Gib aus dem Text über sexuelle Aufklärung an Schulen den Abschnitt von „Gefährdet Aufklärung über“ bis einschließlich „rechts-konservativer Medien ein.“ wortgetreu wieder.

• **Vorliegender Text**:
::::
Unter dem Deckmantel des Kinderschutzes

Gefährdet Aufklärung über sexuelle Vielfalt die Kinder?

Unter der Schlagzeile »Unter dem Deckmantel der Vielfalt« ist am 14. Oktober 2014 ein Artikel in der Frankfurter Allgemeinen Zeitung erschienen, der davor warnt, dass eine »neue Aufklärungswelle« in immer mehr Schulen und Jugendeinrichtungen Einzug halte. Die Autorin Antje Schmelcher begründet ihre Warnung insbesondere mit den »sexuell grenzverletzenden Methoden«, denen die Kinder und Jugendlichen dabei ausgesetzt seien. Die von Schmelcher umrissenen Methoden seien eine »Form sexualisierter Gewalt«. Beunruhigend sei zudem, dass diese Entwicklungen aktuell politisch gewollt seien. Der Artikel reiht sich geradezu mustergültig in immer wieder aufkommende Beiträge vornehmlich rechts-konservativer Medien ein.
::::
• **Datenauszüge**:
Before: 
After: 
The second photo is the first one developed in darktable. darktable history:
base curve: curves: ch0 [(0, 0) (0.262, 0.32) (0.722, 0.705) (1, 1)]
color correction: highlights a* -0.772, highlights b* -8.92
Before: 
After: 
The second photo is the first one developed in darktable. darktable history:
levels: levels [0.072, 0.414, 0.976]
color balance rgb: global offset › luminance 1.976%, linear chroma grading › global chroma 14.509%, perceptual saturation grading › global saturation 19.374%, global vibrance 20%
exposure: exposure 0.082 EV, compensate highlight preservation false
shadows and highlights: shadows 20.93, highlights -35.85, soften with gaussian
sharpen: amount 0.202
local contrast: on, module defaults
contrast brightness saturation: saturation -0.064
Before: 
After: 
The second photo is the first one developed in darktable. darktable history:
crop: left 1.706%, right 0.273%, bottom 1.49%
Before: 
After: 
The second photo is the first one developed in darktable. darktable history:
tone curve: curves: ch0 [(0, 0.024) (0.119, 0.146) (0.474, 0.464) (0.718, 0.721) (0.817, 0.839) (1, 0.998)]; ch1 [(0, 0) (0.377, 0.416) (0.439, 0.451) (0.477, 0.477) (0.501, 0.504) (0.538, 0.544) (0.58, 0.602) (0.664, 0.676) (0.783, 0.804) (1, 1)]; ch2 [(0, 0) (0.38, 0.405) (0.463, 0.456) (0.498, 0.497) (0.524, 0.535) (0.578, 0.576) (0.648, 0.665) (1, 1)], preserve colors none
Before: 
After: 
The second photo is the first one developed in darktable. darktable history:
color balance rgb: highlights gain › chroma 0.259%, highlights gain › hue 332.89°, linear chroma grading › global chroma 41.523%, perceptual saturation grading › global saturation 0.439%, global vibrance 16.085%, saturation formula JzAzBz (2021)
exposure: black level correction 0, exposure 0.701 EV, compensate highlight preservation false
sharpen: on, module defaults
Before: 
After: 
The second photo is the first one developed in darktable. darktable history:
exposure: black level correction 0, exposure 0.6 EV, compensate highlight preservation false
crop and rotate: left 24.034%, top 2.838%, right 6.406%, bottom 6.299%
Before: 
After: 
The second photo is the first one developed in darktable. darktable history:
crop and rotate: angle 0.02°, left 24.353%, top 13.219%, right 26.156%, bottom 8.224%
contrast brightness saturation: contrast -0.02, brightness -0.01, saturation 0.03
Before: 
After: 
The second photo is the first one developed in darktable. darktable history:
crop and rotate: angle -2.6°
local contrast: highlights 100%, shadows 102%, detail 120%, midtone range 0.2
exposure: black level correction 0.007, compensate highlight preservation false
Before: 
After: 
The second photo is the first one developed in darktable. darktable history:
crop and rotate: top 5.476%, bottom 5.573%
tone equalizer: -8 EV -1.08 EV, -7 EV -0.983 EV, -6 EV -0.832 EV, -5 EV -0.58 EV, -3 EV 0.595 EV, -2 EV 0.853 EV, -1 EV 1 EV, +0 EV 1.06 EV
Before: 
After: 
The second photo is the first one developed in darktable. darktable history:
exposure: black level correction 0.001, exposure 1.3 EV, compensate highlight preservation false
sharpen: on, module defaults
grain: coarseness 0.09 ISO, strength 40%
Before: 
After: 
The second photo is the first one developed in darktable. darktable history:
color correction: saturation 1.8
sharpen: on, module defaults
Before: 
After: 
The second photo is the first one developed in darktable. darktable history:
::::
• **Vollständige Ausgabe**:
Gefährdet Aufklärung über sexuelle Vielfalt die Kinder?

Unter der Schlagzeile »Unter dem Deckmantel der Vielfalt« ist am 14. Oktober 2014 ein Artikel in der Frankfurter Allgemeinen Zeitung erschienen, der davor warnt, dass eine »neue Aufklärungswelle« in immer mehr Schulen und Jugendeinrichtungen Einzug halte. Die Autorin Antje Schmelcher begründet ihre Warnung insbesondere mit den »sexuell grenzverletzenden Methoden«, denen die Kinder und Jugendlichen dabei ausgesetzt seien. Die von Schmelcher umrissenen Methoden seien eine »Form sexualisierter Gewalt«. Beunruhigend sei zudem, dass diese Entwicklungen aktuell politisch gewollt seien. Der Artikel reiht sich geradezu mustergültig in immer wieder aufkommende Beiträge vornehmlich rechts-konservativer Medien ein.